Methods: A quasi-experimental study was conducted at Dokkyo Medical University, Japan, with physicians allocated (1:1) to the intervention and control groups. A total of 20 clinical cases were created based on the medical histories recorded by an AI-driven automated medical history-taking system from actual patients who visited a community-based hospital in Japan. The participants reviewed the medical histories of 20 clinical cases generated by an AI-driven automated medical history-taking system with an AI-generated list of 10 differential diagnoses and provided 1 to 3 possible diagnoses. Physicians were asked whether the final diagnosis was in the AI-generated list of 10 differential diagnoses in the intervention group, which served as the trust calibration. We analyzed the diagnostic accuracy of physicians and the correctness of the trust calibration in the intervention group. We also investigated the relationship between the accuracy of the trust calibration and the diagnostic accuracy of physicians, and the physicians' confidence level regarding the use of AI.
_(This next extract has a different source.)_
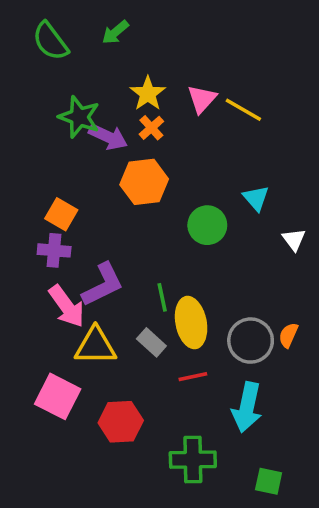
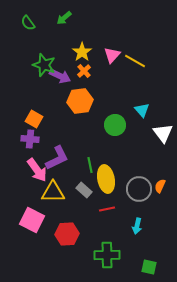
green semicircle: (50, 41) -> (28, 23), size x0.7
white triangle: (294, 240) -> (163, 133), size x1.5
cyan arrow: (247, 407) -> (137, 226), size x0.6

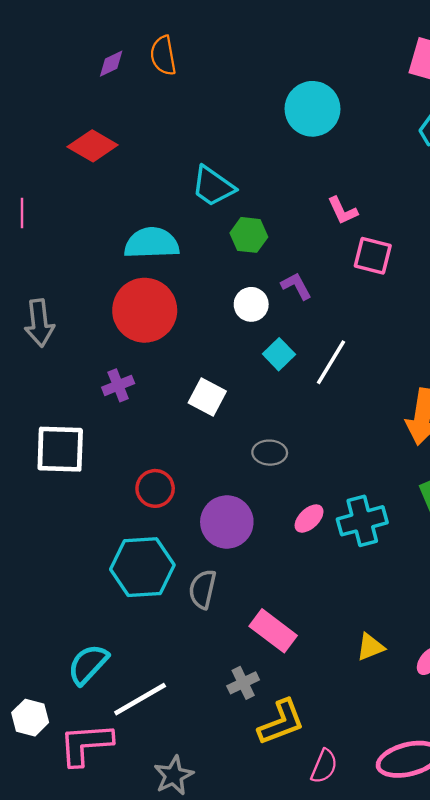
Results: Among the 20 physicians assigned to the intervention (n=10) and control (n=10) groups, the mean age was 30.9 (SD 3.9) years and 31.7 (SD 4.2) years, the proportion of men was 80% and 60%, and the mean postgraduate year was 5.8 (SD 2.9) and 7.2 (SD 4.6), respectively, with no significant differences. The physicians' diagnostic accuracy was 41.5% in the intervention group and 46% in the control group, with no significant difference (95% CI -0.75 to 2.55; P=.27). The overall accuracy of the trust calibration was only 61.5%, and despite correct calibration, the diagnostic accuracy was 54.5%. In the multivariate logistic regression model, the accuracy of the trust calibration was a significant contributor to the diagnostic accuracy of physicians (adjusted odds ratio 5.90, 95% CI 2.93-12.46; P<.001). The mean confidence level for AI was 72.5% in the intervention group and 45% in the control group, with no significant difference.
Conclusions: Trust calibration did not significantly improve physicians' diagnostic accuracy when considering the differential diagnoses generated by reading medical histories and the possible differential diagnosis lists of an AI-driven automated medical history-taking system. As this was a formative study, the small sample size and suboptimal trust calibration methods may have contributed to the lack of significant differences. This study highlights the need for a larger sample size and the implementation of supportive measures of trust calibration.